Cladistic language concepts

bwald bwald at HUMnet.UCLA.EDU
Wed Sep 2 12:04:03 UTC 1998


----------------------------Original message----------------------------
MG raises a difficult issue:
>               One point that I still would like clarified is the
>          relationship between the speaker of the language and the
>          language itself.
 
I think the frankest answer might be that linguists would like that to be
clarified as well.  They are almost invariably interested in
generalisations from individual speakers to groups of speakers of the
"same" language (or "same" dialect, etc.), or even to all speakers of all
languages (speakers = language "knowers", whatever you want to call them).
>From this perspective the least that I can say is that linguistics is
ultimately about approaching resolution of such issues -- and there is no
danger that you will get a definitive answer in the near future.  We're
still working on it in our various ways.  One strategy is to eliminate
certain a priori hypotheses, such as that the knowledge of any single
speaker can be identified with total knowledge of "the language", or even
that the total knowledge of all speakers exhaust the "possibilities" of the
language (or of "language").  I have to leave it at that for now.
 
MG continues:
 
The speaker is a part of a language
>          community and the vocabulary, grammar etc. are parts of the
>          language.  The speakers may be said to know, understand,
>          speak, participate in, etc. the language.  But we usually do
>          not call them parts of the language.
 
Right.  Because the speaker is part of the "language community", not of the
"language".  The "language community" is another difficult concept, for
reasons similar to why "the language" or "language" is/are.  What's
"English", for example?  And then, what's "language"?  We know some
properties, and are constantly in the process of discovering or debating
others, but we are not fololhardy enough to seriously attempt a definition
of the basic concept that motivates our field.  Isn't it the same for
"life" among biologists and such?  (bio = "life").  Aren't biologists
similar to linguists in trying to approach the problem of "life" by
studying the properties of "life" forms, without hoping to exhaust the
subject or seriously define its fundamental concept?
 
(Wouldn't we be unduly and even presumptuously limiting ourselves if we
offered definitions of our most fundamental concepts rather than leaving
them as problematic and subject to tacit, if somewhat inarticulate -- even
if vulnerable, agreement?)
 
Finally, MG brings in the concept of "culture" (a term that has both
"linguistic" and "biological" uses):
 
There are a whole
>          range of related problems with respect to culture in
>          general.  The way Tylor defined "culture" it includes
>          concrete artifacts.
 
I agree that the concepts "culture" and "language community" are related,
and share some similar problems.  In any case, for most "prehistoric
cultures" all we have are concrete artifacts.  If we would prefer to focus
on "culture" as something "soft", e.g., any given society's "solution" to
the problem of how to live, we still get a lot of ideas about that from how
members of that culture behave, and among those behaviors are the artifacts
they produce and/or use (or at least have some understanding of the use
of).  Again, a "language community" is interesting in how it reflects the
use of language, through a salient degree of uniformity or orderly
differentiation, to circumscribe a culture.  Apart from various lexical
semantic domains (e.g., kinship systems, lexical systems of beliefs, social
activities, social relations, artifacts...), it remains problematic what
inferences we can make about a culture simply from the its degree of
orderly differentiation or uniformity of language use.  (Indeed, we cannot
recognise the "orderliness" of linguistic variability within a culture
until we know what social features of the culture it correlates with.

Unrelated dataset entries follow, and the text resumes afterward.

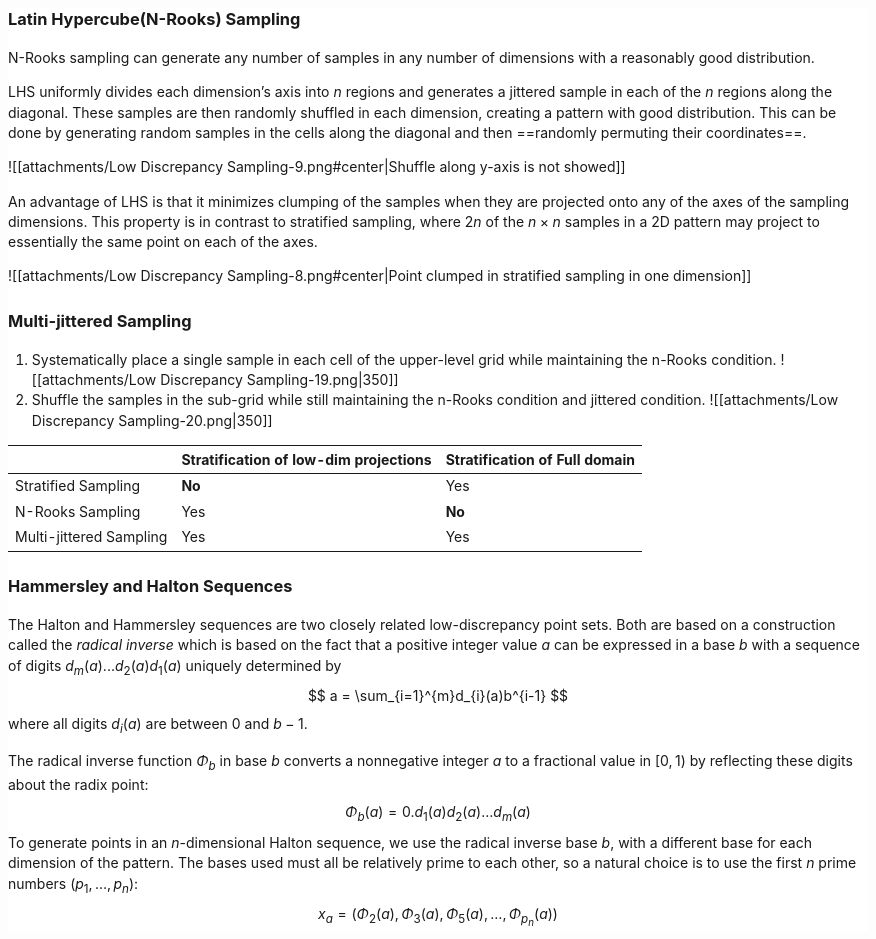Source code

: ### Latin Hypercube(N-Rooks) Sampling
N-Rooks sampling can generate any number of samples in any number of dimensions with a reasonably good distribution.

LHS uniformly divides each dimension’s axis into $n$ regions and generates a jittered sample in each of the $n$ regions along the diagonal. These samples are then randomly shuffled in each dimension, creating a pattern with good distribution. This can be done by generating random samples in the cells along the diagonal and then ==randomly permuting their coordinates==.

![[attachments/Low Discrepancy Sampling-9.png#center|Shuffle along y-axis is not showed]]

An advantage of LHS is that it minimizes clumping of the samples when they are projected onto any of the axes of the sampling dimensions. This property is in contrast to stratified sampling, where $2n$ of the $n \times n$ samples in a 2D pattern may project to essentially the same point on each of the axes. 

![[attachments/Low Discrepancy Sampling-8.png#center|Point clumped in stratified sampling in one dimension]]

### Multi-jittered Sampling

1. Systematically place a single sample in each cell of the upper-level grid while maintaining the n-Rooks condition.  ![[attachments/Low Discrepancy Sampling-19.png|350]]
2. Shuffle the samples in the sub-grid while still maintaining the n-Rooks condition and jittered condition. ![[attachments/Low Discrepancy Sampling-20.png|350]]

|                         | Stratification of low-dim projections | Stratification of Full domain |
| ----------------------- | ------------------------------------- | ----------------------------- |
| Stratified Sampling     | **No**                                | Yes                           |
| N-Rooks Sampling        | Yes                                   | **No**                        |
| Multi-jittered Sampling | Yes                                   | Yes                           |

### Hammersley and Halton Sequences
The Halton and Hammersley sequences are two closely related low-discrepancy point sets. Both are based on a construction called the *radical inverse* which is based on the fact that a positive integer value $a$ can be expressed in a base $b$ with a sequence of digits $d_{m}(a) ... d_{2}(a)d_{1}(a)$ uniquely determined by
$$
a = \sum_{i=1}^{m}d_{i}(a)b^{i-1}
$$
where all digits $d_{i}(a)$ are between $0$ and $b-1$. 

The radical inverse function $\Phi_{b}$ in base $b$ converts a nonnegative integer $a$ to a fractional value in $[0, 1)$ by reflecting these digits about the radix point:
$$
\Phi_{b}(a) = 0.d_{1}(a)d_{2}(a)\dots d_{m}(a)
$$
To generate points in an $n$-dimensional Halton sequence, we use the radical inverse base $b$, with a different base for each dimension of the pattern. The bases used must all be relatively prime to each other, so a natural choice is to use the first $n$ prime numbers $(p_{1},\dots, p_{n})$:
$$
x_{a} = (\Phi_{2}(a),\Phi_{3}(a),\Phi_{5}(a),\dots,\Phi_{p_{n}}(a))
$$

However, given a number of empirical studies, we may have some expectations
about what social correlates to look for, when we observe a number of
individual speakers who we have some reason to assume are products of the
"same" culture.)  I guess about the degree of uniformity and/or variability
in a culture and a language, we have to tease out inferences about its age
and its complexity (which may interact).  Thus, when we compare the
variability in "American" and "British" English, we are tempted to ascribe
the "greater" variability of the latter to its age.  But if we remember to
include such varieites as African American English in "American English"
(as a product of its development within an American social context --
something that excludes inclusion of Caribbean English in "British
English"), then we greatly increase our view of variability of "American
English", but must account for it in terms of "complexity" of American
"culture", rather than "age" relative to British culture.